Trucking conditions point to stronger ‘17, FTR says: Market conditions for carriers, as measured by the monthly Trucking Conditions Index from FTR, remained nearly unchanged in January from December, dipping slightly between the two months. However, FTR COO Jonathan Starks says 2017 is “looking like a better year for the trucking industry,” due to expected capacity constraints prompted by increasing adoption of electronic logging devices ahead of the December 2017 compliance date and industry-wide struggles in finding and keeping drivers.
“We expect a productivity and capacity hit to the industry, though the effects will be felt differently, with early adopters ahead of the curve. One of the big issues we expect companies to continue to struggle with is the driver situation, with the number of new hires not keeping pace with overall demand for drivers,” says Starks. “If capacity doesn’t meet demand, then truckers will be able to raise prices. However, we don’t expect to see that impact until late 2017, or into 2018.”
FTR notes it’s also monitoring trade policies from the Trump Administration, which could “have immediate and detrimental impacts on freight transportation,” says Starks, should Trump policies spark a trade war.
Truckload volumes up year over year in February: Freight volume on the spot market was up 48 percent in February compared to the same month in 2016, according to the DAT Freight Index.

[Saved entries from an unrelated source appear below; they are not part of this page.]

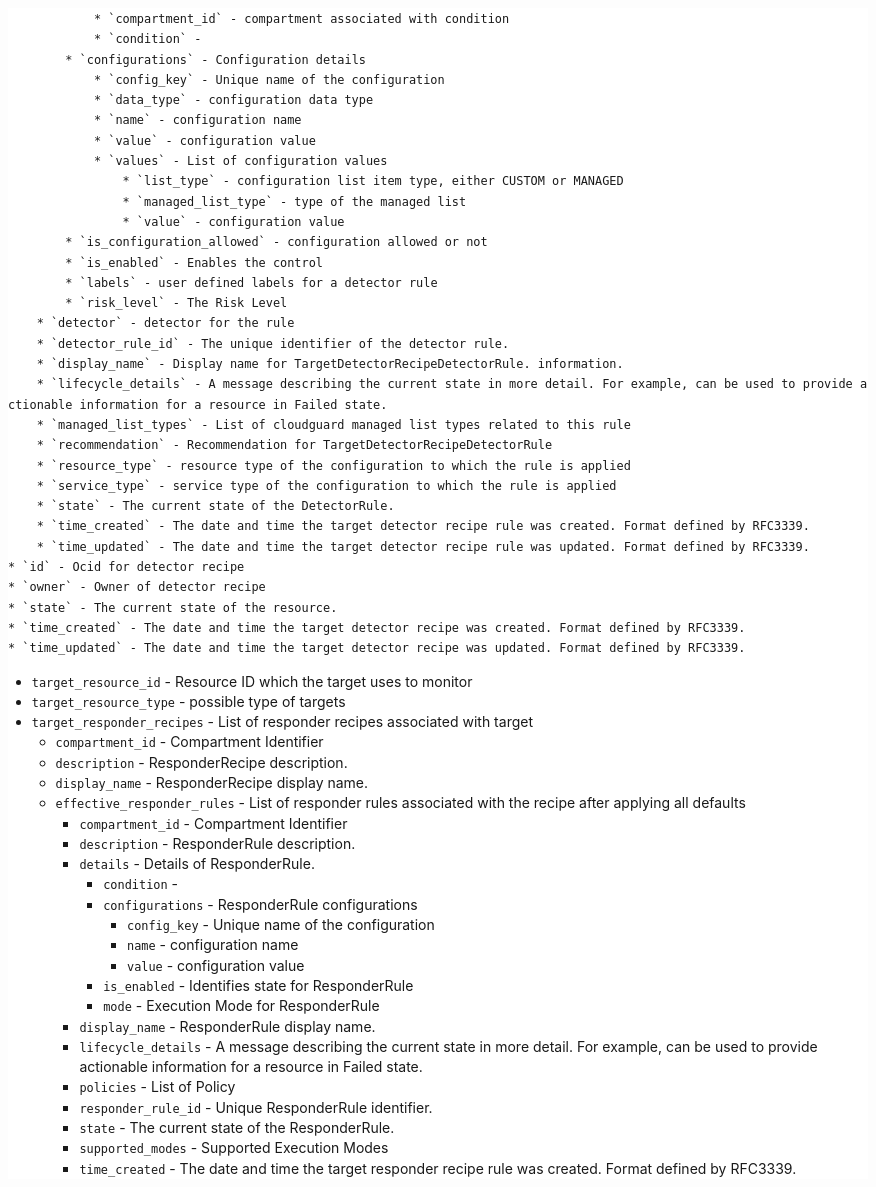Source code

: 				* `compartment_id` - compartment associated with condition
				* `condition` - 
			* `configurations` - Configuration details
				* `config_key` - Unique name of the configuration
				* `data_type` - configuration data type
				* `name` - configuration name
				* `value` - configuration value
				* `values` - List of configuration values
					* `list_type` - configuration list item type, either CUSTOM or MANAGED
					* `managed_list_type` - type of the managed list
					* `value` - configuration value
			* `is_configuration_allowed` - configuration allowed or not
			* `is_enabled` - Enables the control
			* `labels` - user defined labels for a detector rule
			* `risk_level` - The Risk Level
		* `detector` - detector for the rule
		* `detector_rule_id` - The unique identifier of the detector rule.
		* `display_name` - Display name for TargetDetectorRecipeDetectorRule. information.
		* `lifecycle_details` - A message describing the current state in more detail. For example, can be used to provide actionable information for a resource in Failed state.
		* `managed_list_types` - List of cloudguard managed list types related to this rule
		* `recommendation` - Recommendation for TargetDetectorRecipeDetectorRule
		* `resource_type` - resource type of the configuration to which the rule is applied
		* `service_type` - service type of the configuration to which the rule is applied
		* `state` - The current state of the DetectorRule.
		* `time_created` - The date and time the target detector recipe rule was created. Format defined by RFC3339.
		* `time_updated` - The date and time the target detector recipe rule was updated. Format defined by RFC3339.
	* `id` - Ocid for detector recipe
	* `owner` - Owner of detector recipe
	* `state` - The current state of the resource.
	* `time_created` - The date and time the target detector recipe was created. Format defined by RFC3339.
	* `time_updated` - The date and time the target detector recipe was updated. Format defined by RFC3339.
* `target_resource_id` - Resource ID which the target uses to monitor
* `target_resource_type` - possible type of targets
* `target_responder_recipes` - List of responder recipes associated with target
	* `compartment_id` - Compartment Identifier
	* `description` - ResponderRecipe description.
	* `display_name` - ResponderRecipe display name.
	* `effective_responder_rules` - List of responder rules associated with the recipe after applying all defaults
		* `compartment_id` - Compartment Identifier
		* `description` - ResponderRule description.
		* `details` - Details of ResponderRule.
			* `condition` - 
			* `configurations` - ResponderRule configurations
				* `config_key` - Unique name of the configuration
				* `name` - configuration name
				* `value` - configuration value
			* `is_enabled` - Identifies state for ResponderRule
			* `mode` - Execution Mode for ResponderRule
		* `display_name` - ResponderRule display name.
		* `lifecycle_details` - A message describing the current state in more detail. For example, can be used to provide actionable information for a resource in Failed state.
		* `policies` - List of Policy
		* `responder_rule_id` - Unique ResponderRule identifier.
		* `state` - The current state of the ResponderRule.
		* `supported_modes` - Supported Execution Modes
		* `time_created` - The date and time the target responder recipe rule was created. Format defined by RFC3339.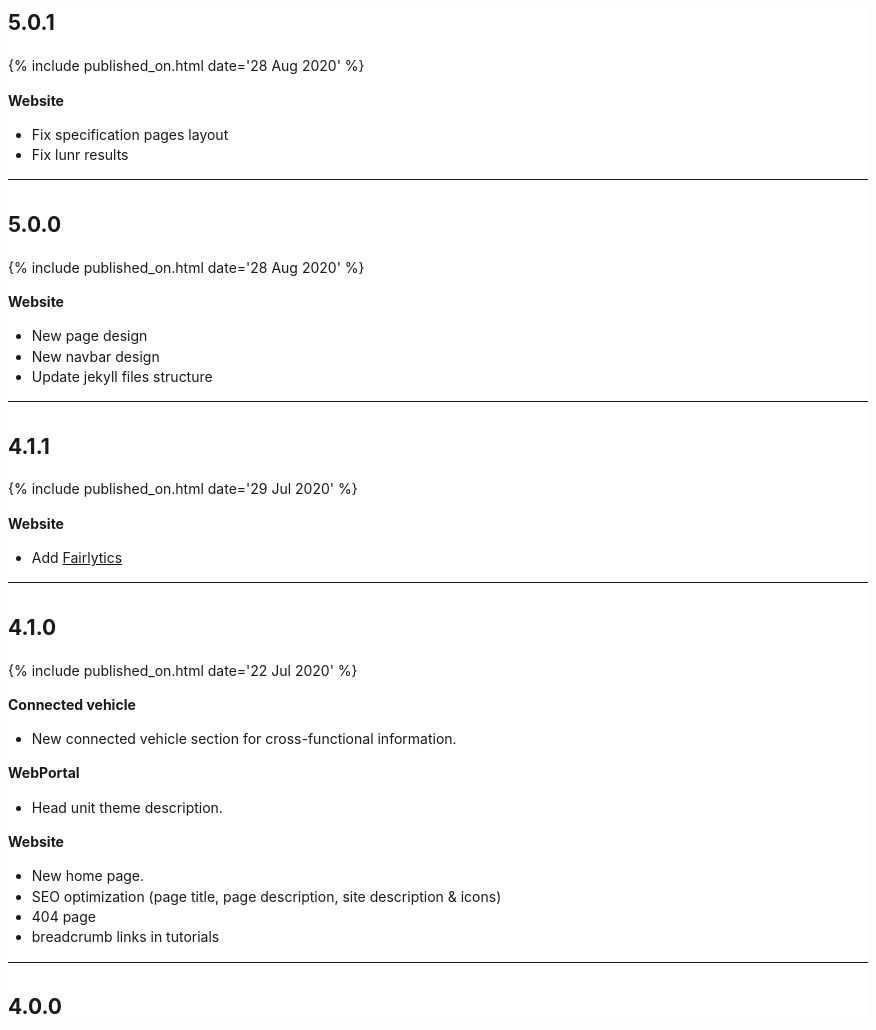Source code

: ## 5.0.1

{% include published_on.html date='28 Aug 2020' %}

**Website**

- Fix specification pages layout
- Fix lunr results

<hr>

## 5.0.0

{% include published_on.html date='28 Aug 2020' %}


**Website**

- New page design
- New navbar design
- Update jekyll files structure

<hr>

## 4.1.1

{% include published_on.html date='29 Jul 2020' %}

**Website**

- Add [Fairlytics](https://fairlytics.netlify.app/)

<hr>

## 4.1.0

{% include published_on.html date='22 Jul 2020' %}

**Connected vehicle**

- New connected vehicle section for cross-functional information.

**WebPortal**

- Head unit theme description.

**Website**

- New home page.
- SEO optimization (page title, page description, site description & icons)
- 404 page
- breadcrumb links in tutorials

<hr>

## 4.0.0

However, the overall index declined, due to what DAT says was an influx of capacity from contract carriers, which suppressed rates. The index is a measurement of spot market freight volume and rate pricing.
Van and reefer rates dipped in February, while flatbed rates climbed. DAT notes, however, that load-to-truck ratios shot up across all segments the last week of the month, pushing rates higher in the last week of the month. Flatbed capacity was particularly constrained in February, pushing rates up 4 cents from January, DAT says.